_Goal of the exercise:_ Which lines in the listing below contain the string "nusilpimo"? List each such line in full; case counts.

+---+

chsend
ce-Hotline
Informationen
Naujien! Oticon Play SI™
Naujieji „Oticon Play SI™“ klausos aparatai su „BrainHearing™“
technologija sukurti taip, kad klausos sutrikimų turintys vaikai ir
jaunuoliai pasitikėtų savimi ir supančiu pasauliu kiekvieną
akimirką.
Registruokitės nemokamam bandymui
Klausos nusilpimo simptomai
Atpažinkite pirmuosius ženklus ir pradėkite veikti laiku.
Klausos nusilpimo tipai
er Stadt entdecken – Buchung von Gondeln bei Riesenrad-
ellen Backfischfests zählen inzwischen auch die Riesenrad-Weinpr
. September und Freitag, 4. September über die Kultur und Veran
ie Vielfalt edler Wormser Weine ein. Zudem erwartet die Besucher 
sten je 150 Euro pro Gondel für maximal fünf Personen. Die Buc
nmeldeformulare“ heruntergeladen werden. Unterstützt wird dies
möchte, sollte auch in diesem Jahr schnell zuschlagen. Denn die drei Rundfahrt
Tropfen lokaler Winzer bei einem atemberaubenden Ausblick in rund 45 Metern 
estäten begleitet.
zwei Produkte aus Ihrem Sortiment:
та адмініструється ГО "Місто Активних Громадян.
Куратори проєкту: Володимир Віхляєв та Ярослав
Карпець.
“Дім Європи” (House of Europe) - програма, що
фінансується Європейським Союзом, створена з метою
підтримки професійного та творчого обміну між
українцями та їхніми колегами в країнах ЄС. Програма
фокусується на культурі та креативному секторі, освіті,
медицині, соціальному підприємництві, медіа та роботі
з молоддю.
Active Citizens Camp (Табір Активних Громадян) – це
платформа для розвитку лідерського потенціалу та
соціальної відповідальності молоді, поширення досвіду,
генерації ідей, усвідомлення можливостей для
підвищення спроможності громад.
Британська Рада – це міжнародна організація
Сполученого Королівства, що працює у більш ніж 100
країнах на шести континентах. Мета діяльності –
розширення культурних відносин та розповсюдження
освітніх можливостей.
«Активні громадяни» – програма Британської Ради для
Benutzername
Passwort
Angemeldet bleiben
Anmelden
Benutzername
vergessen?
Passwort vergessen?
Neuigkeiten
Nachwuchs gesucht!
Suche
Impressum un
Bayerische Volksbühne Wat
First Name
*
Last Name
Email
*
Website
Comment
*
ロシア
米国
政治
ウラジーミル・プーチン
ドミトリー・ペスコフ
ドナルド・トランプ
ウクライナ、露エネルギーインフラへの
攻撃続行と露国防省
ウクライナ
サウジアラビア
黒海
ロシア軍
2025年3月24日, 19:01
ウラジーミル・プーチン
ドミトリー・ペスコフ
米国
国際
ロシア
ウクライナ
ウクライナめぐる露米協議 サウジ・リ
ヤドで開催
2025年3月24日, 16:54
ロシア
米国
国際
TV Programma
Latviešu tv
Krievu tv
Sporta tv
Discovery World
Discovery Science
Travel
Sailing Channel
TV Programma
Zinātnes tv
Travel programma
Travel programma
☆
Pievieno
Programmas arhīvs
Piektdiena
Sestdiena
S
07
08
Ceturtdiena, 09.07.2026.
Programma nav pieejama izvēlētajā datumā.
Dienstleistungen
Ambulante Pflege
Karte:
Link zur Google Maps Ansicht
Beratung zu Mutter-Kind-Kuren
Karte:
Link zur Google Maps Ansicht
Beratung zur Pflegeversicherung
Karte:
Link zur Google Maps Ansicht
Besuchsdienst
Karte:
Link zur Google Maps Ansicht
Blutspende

+---+

_Answer for this exercise:_
Klausos nusilpimo simptomai
Klausos nusilpimo tipai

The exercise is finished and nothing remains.